Hay ciudades que son singulares, que se destacan con atracciones que no se encuentran fácilmente. New Orleans, indiscutiblemente es una de ellas.
La semana pasada tuve la oportunidad de pasarme unos días en esta ciudad donde se mezclan las culturas españolas, francesas y africanas; una ciudad para divertirse y pasarla bien. Una ciudad llena de historia.
El centro de atracción de New Orleans es el llamado French Quarter, que en realidad está lleno de arquitectura española y cuando se recorren las callejuelas uno cree que podría estar visitando Sevilla o cualquier pueblecito típico español.
Las pocas huellas que pueden quedar del paso de los desvastadores ciclones son las construcciones y remodelaciones constantes, realizadas, en la mayoría de los casos, por hispanos.
La tasa de ocupación de los hoteles es de menos del 60% lo que quiere decir que usted puede obtener descuentos increíblers si decide pasar unas vacaciones en New Orleans.

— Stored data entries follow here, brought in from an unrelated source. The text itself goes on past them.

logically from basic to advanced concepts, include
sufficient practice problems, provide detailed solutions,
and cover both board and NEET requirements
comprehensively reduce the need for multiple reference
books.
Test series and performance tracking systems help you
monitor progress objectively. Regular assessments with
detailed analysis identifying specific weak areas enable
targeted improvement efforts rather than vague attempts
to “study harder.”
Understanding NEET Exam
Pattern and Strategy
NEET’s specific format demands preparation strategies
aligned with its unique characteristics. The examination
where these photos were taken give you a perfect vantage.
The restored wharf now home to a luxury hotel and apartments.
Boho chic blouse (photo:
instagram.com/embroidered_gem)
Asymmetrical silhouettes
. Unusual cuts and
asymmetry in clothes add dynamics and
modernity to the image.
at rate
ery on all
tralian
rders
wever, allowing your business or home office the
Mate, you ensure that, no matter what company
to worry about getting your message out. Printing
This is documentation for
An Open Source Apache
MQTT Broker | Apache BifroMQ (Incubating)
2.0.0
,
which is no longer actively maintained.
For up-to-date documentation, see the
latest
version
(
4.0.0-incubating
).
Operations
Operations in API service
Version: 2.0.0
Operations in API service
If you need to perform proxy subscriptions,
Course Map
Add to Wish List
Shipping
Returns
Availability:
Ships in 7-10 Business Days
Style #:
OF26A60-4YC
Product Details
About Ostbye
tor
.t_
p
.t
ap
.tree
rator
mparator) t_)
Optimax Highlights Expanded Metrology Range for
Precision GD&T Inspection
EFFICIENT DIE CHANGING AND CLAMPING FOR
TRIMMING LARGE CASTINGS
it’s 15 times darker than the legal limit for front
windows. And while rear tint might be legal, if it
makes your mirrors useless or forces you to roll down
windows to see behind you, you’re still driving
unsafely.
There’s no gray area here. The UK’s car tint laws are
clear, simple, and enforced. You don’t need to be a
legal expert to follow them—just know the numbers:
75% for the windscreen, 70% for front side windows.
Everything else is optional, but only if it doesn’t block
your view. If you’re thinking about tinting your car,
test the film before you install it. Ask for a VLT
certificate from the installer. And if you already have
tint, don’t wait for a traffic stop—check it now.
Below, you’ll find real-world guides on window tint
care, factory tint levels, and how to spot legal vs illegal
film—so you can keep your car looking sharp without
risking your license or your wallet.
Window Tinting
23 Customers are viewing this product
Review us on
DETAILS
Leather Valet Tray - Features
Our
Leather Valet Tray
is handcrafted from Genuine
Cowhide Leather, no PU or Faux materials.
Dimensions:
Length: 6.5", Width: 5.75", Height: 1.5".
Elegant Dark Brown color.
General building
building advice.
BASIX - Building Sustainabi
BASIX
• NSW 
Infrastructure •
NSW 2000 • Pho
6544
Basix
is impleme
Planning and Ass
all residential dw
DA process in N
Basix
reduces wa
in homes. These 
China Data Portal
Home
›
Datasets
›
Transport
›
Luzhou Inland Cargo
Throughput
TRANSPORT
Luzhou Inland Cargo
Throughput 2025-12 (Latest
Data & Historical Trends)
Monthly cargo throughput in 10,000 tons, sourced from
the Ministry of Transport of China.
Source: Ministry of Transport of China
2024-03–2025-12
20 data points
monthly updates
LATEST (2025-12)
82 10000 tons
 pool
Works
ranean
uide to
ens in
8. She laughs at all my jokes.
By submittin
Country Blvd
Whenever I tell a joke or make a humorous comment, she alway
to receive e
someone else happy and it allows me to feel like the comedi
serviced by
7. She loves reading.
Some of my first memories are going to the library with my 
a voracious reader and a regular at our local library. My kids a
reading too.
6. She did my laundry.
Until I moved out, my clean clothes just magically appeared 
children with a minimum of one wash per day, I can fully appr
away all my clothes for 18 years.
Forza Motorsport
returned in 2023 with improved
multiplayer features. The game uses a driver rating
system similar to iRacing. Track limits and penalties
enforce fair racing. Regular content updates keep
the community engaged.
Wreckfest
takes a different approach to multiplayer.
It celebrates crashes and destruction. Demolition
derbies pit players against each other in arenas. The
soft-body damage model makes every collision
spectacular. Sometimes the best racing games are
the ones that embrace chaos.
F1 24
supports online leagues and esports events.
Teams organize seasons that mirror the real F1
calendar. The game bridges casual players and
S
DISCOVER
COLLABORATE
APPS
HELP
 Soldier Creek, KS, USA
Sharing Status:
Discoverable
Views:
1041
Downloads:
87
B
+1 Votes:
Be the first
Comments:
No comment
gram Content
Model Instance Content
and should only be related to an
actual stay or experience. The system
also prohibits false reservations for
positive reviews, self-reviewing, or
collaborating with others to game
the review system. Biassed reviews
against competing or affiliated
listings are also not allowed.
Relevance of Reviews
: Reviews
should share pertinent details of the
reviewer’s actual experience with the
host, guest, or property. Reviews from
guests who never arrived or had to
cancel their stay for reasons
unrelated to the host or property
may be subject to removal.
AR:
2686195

Los casinos, cines, bares, restaurantes, todos están abiertos… y la música se escucha a todas horas mientras la gente bebe despreocupadamente en los clubes o en las calles ante el ojo avizor de la policía.
Dos hoteles, propiedad de la cadena Windham, sobresalen no sólo por su ubicación, sino por los precios y las comodidades que albergan. Lo singular de los dos hoteles Wydham es que unen armoniosamente pedazos de la historia de New Orleans con la modernidad que esta cadena de hoteles ofrece a sus visitantes.
El Whitney Windham se eleva en lo que antaño fue un banco famoso. De hecho aún hay un banco en la esquina del hotel. Con unas 120 habitaciones y un servicio realizado casi en su totalidad por hispanos, el Whitney tiene tarifas muy accesibles y ofrece servicios completos que vamn desde suites de lujo hasta las recámaras tradicionales, manteniendo a la vez un sentido histórico.
Más allá, en el centro del French Quarter se eleva el Bourbon Wyndham donde el propio jefe de cocina se acercó a comprobar que los platos que habíamos pedido satisfacían nuestros gustos. Si queremos historia, el Bourbon tiene mucho que ofrecer…. Fue hogar de beneficencia, asilo, escuela y se rumora que aún circulan por sus pasillos los fantasmas de horribles historias del siglo XIX.
Comidas para los mejores paladares
Comer en los restaurantes de New Orleans es un experimento en buen gusto.
Desde sofisticados platillos de mar, hasta el clósico bistek, se encuentran disponibles en la mayoría de la extensa selección de restaurantes disponibles para el visitante.
Y hay restaurantes para todos los gustos y para todas las demandas económicas.
El restaurante en el Hotel Bourbon Wyndham es relativamente económico, con platos preparados con esmero y una selección que no es fácil encontrar en hoteles.
Para quienes quieren experimentar el bullicio de las calles del llamado French Quarter -centro de toda la animación- el Brennan's es un establecimiento con raíces históricas en la ciudad
El Chef del Brennans es en sí una leyenda. Lazone Randolph afirma que "compramos los ingredientes más frescos y los preparamos de manera consistente para dar una experiencia única al paladar." El Brennan's además tiene una extraordinaria selección de vinos y licores.
El ambiente es elegante y fino, el servicio extremadamente atentativo y la comida… una verdadera experiencia culinaria, con una selección que envidiaría cualquier restaurante.
Los precios son medianos para este tipo de restaurante, pero realmente vale la pena.
No se pierda, si visita el Brennan's, el famoso Pudín de pan, o el Banana Foster, una delicadeza de postre que consiste en babanas cortadas transversalmente, sauté en azucar morena, licor de banana y canela, que se flamea con ron y se sirve sobre helado de vainilla. Una verdadera delicia al paladar.
Capital del jazz, New Orleans es casi a todas horas, como un baño musical que se encuentra en cada night club y hasta en las calles se puede disfrutar de una música que contagia con intérpretes llenos de talento.